The strategy of conducting a single-dose TK and tolerability study in male rats was successful in allowing initiation of comparative clinical (phase I) trials in humans in the US, and is consistent with recent publications, suggesting that the requirement for nonclinical in vivo testing of biosimilars shifts from being a default requirement to being necessary only under selected situations where there is residual doubt regarding similarity that remains following in vitro testing [13, 1820]. However, because pharmaceutical companies are seeking to develop biosimilar drug products globally, the overall program must meet the requirements of all countries where trials and registration are planned. During additional regulatory interactions, a 2-week toxicity study with PF-06438179 in both sexes was requested before clinical trials could proceed in one country/region. Based on this request, a 2-week IV toxicity study with PF-06438179 in male and female rats was conducted.
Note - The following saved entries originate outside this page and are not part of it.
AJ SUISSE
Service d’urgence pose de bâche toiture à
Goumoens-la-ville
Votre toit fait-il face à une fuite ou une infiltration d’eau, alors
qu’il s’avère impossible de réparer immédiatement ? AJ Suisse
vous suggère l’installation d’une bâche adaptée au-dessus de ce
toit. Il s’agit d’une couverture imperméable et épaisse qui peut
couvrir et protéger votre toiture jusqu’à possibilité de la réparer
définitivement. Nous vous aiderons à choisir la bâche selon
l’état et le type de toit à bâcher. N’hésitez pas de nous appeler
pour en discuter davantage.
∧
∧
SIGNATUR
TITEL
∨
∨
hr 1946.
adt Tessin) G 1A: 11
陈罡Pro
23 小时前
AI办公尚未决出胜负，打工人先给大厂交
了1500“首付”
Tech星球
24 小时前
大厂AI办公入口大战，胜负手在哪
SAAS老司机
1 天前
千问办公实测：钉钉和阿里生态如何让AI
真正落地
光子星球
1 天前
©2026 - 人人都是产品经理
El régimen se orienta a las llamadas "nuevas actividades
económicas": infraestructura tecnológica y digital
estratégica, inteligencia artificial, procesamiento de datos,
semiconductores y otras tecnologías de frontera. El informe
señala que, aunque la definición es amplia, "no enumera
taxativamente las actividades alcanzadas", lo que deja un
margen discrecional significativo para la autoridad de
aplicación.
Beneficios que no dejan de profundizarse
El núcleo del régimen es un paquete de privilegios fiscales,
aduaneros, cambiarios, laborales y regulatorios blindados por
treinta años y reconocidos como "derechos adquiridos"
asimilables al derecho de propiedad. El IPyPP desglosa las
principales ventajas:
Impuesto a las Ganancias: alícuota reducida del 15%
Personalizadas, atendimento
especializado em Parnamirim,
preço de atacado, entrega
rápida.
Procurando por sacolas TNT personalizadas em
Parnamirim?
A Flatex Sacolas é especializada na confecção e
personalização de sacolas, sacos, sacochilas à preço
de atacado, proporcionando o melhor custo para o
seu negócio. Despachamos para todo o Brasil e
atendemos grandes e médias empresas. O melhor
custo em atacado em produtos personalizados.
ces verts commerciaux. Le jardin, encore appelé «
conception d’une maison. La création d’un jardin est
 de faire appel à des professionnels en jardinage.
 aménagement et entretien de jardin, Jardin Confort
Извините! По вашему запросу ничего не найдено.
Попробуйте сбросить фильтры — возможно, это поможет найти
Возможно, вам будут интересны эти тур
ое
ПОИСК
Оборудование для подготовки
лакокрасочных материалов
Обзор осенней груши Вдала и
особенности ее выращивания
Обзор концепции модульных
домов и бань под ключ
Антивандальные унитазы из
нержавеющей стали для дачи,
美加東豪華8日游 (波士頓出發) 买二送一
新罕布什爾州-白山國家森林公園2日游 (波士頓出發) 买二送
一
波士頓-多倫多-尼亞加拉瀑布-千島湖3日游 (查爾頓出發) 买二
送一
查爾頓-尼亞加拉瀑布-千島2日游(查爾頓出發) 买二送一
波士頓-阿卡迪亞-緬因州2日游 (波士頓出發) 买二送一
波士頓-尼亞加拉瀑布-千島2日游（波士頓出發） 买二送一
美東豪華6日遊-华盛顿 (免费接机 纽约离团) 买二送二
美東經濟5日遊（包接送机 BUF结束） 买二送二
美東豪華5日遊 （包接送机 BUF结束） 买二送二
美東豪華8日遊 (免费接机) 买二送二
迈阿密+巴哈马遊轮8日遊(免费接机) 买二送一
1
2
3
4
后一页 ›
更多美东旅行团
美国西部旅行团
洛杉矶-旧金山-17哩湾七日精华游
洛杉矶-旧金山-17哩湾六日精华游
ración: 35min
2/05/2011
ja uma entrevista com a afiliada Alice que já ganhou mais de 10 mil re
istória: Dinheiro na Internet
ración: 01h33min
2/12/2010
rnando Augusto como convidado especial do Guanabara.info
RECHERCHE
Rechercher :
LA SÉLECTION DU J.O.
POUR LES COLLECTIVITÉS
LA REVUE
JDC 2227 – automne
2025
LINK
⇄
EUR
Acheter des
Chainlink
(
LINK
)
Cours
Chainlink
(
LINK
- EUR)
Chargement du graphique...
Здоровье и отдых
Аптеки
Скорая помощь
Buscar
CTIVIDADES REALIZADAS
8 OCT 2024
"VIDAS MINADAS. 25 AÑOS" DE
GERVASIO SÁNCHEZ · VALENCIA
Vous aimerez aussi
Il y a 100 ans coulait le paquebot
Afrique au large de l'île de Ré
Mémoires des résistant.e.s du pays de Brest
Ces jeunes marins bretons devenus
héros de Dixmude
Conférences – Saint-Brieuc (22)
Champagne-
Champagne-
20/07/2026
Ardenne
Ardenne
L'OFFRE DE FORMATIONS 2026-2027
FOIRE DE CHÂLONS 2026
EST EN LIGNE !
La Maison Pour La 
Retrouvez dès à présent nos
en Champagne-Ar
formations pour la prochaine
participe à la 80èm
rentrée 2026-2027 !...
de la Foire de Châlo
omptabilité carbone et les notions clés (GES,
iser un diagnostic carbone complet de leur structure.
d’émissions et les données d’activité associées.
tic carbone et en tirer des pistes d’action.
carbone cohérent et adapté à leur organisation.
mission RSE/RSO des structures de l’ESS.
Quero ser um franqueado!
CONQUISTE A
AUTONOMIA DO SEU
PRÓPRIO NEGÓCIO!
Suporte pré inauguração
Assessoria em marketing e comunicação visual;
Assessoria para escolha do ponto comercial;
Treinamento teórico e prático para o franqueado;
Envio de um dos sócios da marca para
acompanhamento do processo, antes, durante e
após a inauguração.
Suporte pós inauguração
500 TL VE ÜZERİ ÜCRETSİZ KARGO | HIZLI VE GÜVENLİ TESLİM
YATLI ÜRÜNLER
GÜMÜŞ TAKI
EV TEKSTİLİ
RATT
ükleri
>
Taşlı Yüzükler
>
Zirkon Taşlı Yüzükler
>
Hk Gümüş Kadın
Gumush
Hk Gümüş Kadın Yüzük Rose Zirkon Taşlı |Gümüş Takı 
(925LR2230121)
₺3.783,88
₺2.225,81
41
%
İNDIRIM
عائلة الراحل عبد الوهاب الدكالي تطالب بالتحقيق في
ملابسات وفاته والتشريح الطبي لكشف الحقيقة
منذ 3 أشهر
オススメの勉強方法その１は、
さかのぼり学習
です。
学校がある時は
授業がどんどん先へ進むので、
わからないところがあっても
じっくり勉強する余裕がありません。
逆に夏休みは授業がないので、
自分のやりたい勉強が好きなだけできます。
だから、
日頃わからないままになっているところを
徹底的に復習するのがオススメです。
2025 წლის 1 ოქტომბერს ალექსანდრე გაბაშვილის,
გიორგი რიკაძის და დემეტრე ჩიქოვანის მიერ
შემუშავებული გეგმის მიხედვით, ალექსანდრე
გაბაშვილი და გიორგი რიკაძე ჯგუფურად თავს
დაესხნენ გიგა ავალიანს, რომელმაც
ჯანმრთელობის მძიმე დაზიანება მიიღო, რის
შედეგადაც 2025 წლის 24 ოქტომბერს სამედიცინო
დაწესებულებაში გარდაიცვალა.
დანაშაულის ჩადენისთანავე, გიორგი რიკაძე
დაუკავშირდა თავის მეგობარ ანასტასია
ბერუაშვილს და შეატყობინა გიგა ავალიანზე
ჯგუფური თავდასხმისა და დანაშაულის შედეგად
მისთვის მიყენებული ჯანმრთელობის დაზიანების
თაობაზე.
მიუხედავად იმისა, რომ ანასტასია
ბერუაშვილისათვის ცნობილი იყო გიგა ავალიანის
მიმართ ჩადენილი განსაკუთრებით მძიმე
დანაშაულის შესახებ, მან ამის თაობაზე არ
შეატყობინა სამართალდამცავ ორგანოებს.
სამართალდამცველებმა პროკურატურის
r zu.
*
In the 2-week toxicity study in rats, once-weekly IV (bolus) administration of 10 or 50 mg/kg doses of PF-06438179 produced no adverse findings in any parameters evaluated. PF-06438179-related microscopic findings were limited to minimal to mild sinusoidal cell hyperplasia in the liver in both males and females administered 50 mg/kg. This finding was not adverse because of the minimal to mild severity and lack of other effects on the liver. The sinusoidal cell hyperplasia observed in this study was consistent with Kupffer cell hyperplasia observed in previous studies in rats following IV administration of Remicade at either single daily doses ≥10 mg/kg, or at seven daily doses ≥10 mg/kg/day [8], or the EU-approved biosimilar of Remicade (Remsima®, Celltrion Healthcare Co., Ltd.) at a dose of up to 40 mg/kg once weekly for 2 weeks [21]. This finding could have potentially resulted from the response of a normal rat reticuloendothelial system to large doses of chimeric (human–mouse) antibody, a foreign protein to this test animal [8], and therefore, it was not considered relevant to humans administered PF-06438179 or infliximab. Anti-drug antibodies were not evaluated in the 2-week study because there was no evidence of an ADA response in the single-dose study, and a lack of impact on serum concentrations of the study drug(s) in either study. Other test article-related differences in platelet counts, neutrophils, monocytes, large unstained cell counts, and fibrinogen were nonadverse, based on their small magnitudes and the lack of any correlative microscopic findings, such as inflammation in any organs. Minor hematologic findings (e.g., increases in reticulocytes and platelets at 50 mg/kg) have also been reported following administration of Remicade or Remsima to rats [17].

Conclusions

Overall, results with PF-06438179 demonstrate similarity to infliximab-US and infliximab-EU based on the in vitro analytical characterization evaluating protein structure, biological activity, and in vivo studies evaluating tolerability, systemic exposure, and ADA responses. The test article-related clinical pathology findings observed with PF-06438179 were considered nonadverse due to their small magnitude and lack of any correlative microscopic effect. The microscopic findings observed in the study with PF-06438179 were also nonadverse and similar to microscopic findings reported in rats given Remicade and Remsima [8, 21]. The nonclinical in vivo data, when combined with the similarity demonstrated by the in vitro characterization, adequately supported the investigation of PF-06438179 as a potential biosimilar to Remicade in global comparative clinical trials.